# black saltwater trolling motor



## klfred (Nov 18, 2014)

looking for a simple black 12v 50-55lb thrust trolling motor. Have always had Minnkota but all of their saltwater series are white - which doesn't work well on a boat that will have some time as a duck blind. I just want simple tiller bow mount - no remote. Any suggestions appreciated.


----------



## paint it black (Nov 3, 2007)

I would just buy a black "freshwater" minn kota. The only difference (per their own statements) is that the "Saltwater" White motors get an etching primer before they paint it, and the color. The only thing that'll be effected is the paint, and well over time it'll corrode if there's paint missing. My buddies have been using the black ones for a while and haven't had issues. 
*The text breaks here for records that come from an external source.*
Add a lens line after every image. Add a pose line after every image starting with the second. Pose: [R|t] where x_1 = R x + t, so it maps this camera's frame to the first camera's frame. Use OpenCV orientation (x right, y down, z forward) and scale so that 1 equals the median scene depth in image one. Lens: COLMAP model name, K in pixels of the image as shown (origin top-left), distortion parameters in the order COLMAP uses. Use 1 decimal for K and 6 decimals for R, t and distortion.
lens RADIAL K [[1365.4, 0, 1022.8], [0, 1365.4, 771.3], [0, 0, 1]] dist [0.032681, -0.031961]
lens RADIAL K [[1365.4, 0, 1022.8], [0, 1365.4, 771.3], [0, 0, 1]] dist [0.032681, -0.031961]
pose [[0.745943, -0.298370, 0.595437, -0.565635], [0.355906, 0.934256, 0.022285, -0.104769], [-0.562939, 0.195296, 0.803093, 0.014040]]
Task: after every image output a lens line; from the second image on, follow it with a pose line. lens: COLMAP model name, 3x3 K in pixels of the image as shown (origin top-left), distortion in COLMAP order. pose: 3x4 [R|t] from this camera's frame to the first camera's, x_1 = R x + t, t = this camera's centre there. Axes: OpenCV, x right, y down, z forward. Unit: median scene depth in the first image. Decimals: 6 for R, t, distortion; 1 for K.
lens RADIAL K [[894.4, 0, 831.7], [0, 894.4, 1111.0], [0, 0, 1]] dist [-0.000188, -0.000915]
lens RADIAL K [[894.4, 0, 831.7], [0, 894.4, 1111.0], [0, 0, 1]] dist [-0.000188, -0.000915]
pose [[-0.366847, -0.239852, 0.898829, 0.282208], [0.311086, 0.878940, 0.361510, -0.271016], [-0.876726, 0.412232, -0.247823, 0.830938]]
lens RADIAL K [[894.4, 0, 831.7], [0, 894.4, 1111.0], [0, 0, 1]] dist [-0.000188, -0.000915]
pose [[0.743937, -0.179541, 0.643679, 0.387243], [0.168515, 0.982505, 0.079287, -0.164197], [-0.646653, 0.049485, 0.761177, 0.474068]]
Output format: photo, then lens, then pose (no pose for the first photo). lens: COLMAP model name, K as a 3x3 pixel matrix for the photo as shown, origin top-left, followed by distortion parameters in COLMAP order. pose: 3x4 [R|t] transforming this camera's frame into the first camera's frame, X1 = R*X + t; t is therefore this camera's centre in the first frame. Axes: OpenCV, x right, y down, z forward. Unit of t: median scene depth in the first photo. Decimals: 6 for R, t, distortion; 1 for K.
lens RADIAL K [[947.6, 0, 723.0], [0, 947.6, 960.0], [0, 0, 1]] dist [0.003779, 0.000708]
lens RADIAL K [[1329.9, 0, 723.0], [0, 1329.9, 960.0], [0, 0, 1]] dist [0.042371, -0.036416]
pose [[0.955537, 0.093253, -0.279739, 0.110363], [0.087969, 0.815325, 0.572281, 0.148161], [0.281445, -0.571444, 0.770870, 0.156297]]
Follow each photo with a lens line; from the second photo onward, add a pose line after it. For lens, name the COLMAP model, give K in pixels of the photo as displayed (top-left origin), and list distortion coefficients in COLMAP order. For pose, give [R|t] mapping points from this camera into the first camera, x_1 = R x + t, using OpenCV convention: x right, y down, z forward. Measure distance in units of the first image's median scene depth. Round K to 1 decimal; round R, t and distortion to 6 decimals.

With that said, I think Rhodan's motors are black.


----------



## permitchaser (Aug 26, 2013)

Buy a black Minkota and zip tie a salt water metal thingie that degrades


----------



## klfred (Nov 18, 2014)

> Buy a black Minkota and zip tie a salt water metal thingie that degrades


zincs. yeah contacted minnkota and was told using it in saltwater voids warranty and that the boards on the saltwater versions are protected. 

rhodans are fancy / gps. I just want a simple tiller. with a quick release mounting pad - black also.


----------



## permitchaser (Aug 26, 2013)

Paint the white one camo


----------



## LLeone (Apr 8, 2015)

Black denotes freshwater TMs. 
Buy a used one and attached a zinc to the motor housing.


----------



## GSSF (May 25, 2013)

I've been running a a black freshwater minn kota for almost 3 years with no issues.  I did scuff and paint the clamps, though. It's a transom mount.


----------



## Bonecracker (Mar 29, 2007)

You mean like this??



You had to special order it 14 years ago from Hells Bay!! ;D


----------



## Backwater (Dec 14, 2014)

What kind of boat? What kind of mount do you need? Will you fish it in saltwater?


----------



## jimsmicro (Oct 29, 2013)

I'm using a freshwater TM on my tunnel jon for flats fishing, no problems yet. The differences between fresh and salt versions is an anode on the prop and some of the fasteners on the shaft are stainless instead of just chrome or painted steel.


----------



## mark_gardner (Mar 18, 2009)

Just buy a freshwater model or paint a saltwater version black..... Me personally i just buy the freshwater series as im more likely to wear it out from use long before the corrosion sets in and destroys it...... Freshwater models are generally cheaper $$$$ as well


----------



## klfred (Nov 18, 2014)

> Just buy a freshwater model or paint a saltwater version black..... Me personally i just buy the freshwater series as im more likely to wear it out from use long before the corrosion sets in and destroys it...... Freshwater models are generally cheaper $$$$ as well



thats the plan . thought i'd be able to find a black saltwater - guess not.


----------



## swampfox (May 9, 2007)

I have used freshies in the salt for decades now without issue. Ironically the only TM issue I ever had was with my MK Riptide remote. The bearings in the steering head rusted away(4 years old)You would thnk for the $1400 MK charges for a "saltwater version" you would get SS or ceramic bearings. And MKs have composite shafts. So an sacrificial anode won't do you much good. On a MG they may help. I paid $90 on sale for my 55# MK I have now. If it breaks in five years I'm not out much. If it makes you feel better. Take the head of and smear RTV over all over the circuit board


----------